What you will do
1. In the recipe text, how long does traditional French confit of duck take to make?
2. Decide whether each statement agrees with the recipe text, and quote the words that settle it: (a) The chicken roasts at 400 degrees for about an hour. (b) The salted duck legs stay in the refrigerator for only 2 hours. (c) The chicken bones are to be discarded.

Study text
● ● ● ● ● ● ●

Partially peel and par-boil a few potatoes in salted water.  Drain, bash and set aside.

Wash a fresh, pastured chicken inside and out with plenty of kosher salt and cold, filtered water. Pat dry.

Stuff the cavity of the bird with fresh rosemary, sage and thyme and set in a large heavy skillet.

Surround the bird with potatoes and coarsely chopped garlic, leeks, purple carrots, beets or whatever root vegetables you have on hand.

Cut a lemon in half and squeeze the juice over the contents of the pan.  Add fresh herbs and drizzle everything with olive oil and season with sea salt and cracked pepper.

Roast at 400 degrees until juices run clear, about 1 hour.  Allow to rest 10 minutes before carving and serving with pan juices.

Save the bones for soup stock.

Duck Leg Demi-Confit, Wild Rice, Root Vegetables and Grand Marnier Demi-Glace (favorite)

Traditional French confit (kahn-FEE) of duck takes up to 8 weeks to make; its flavor is unparalleled.  This recipe uses similar techniques, approximating the flavor of traditional confit in just 24 hours (hence duck leg demi-confit).  Served with Grand Marnier demi-glace, root vegetables and wild rice..

The day before, rinse duck legs and pat dry.  Place on top of a 1/8 inch bed of kosher salt in a non-reactive dish.  Add a dozen bruised garlic cloves to the dish.  Season duck with ground bay leaf, thyme, cloves, nutmeg, ginger, allspice, cinnamon, corriander and cumin.  Cover duck completely with kosher salt, cover dish and refrigerate for 18-24 hours.

2 hours before dinner, remove the duck and garlic from the refrigerater and brush away all of the salt.

Brown the duck legs in rendered duck fat, remove to a side dish and pour off (and reserve) all but 2 tablespoons of fat.  Sauté celery, leeks, carrots, thyme and garlic in same pan until browned, about 10 minutes.

● ● ● ● ● ● ●

The data
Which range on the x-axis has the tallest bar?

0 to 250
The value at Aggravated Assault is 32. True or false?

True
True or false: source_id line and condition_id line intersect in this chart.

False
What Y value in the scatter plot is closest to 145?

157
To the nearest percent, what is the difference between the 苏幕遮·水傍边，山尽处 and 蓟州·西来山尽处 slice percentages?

● ● ● ● ● ● ●

Solved tasks
1. Up to 8 weeks.

2.
(a) Yes: "Roast at 400 degrees until juices run clear, about 1 hour."
(b) No: "refrigerate for 18-24 hours."
(c) No: "Save the bones for soup stock."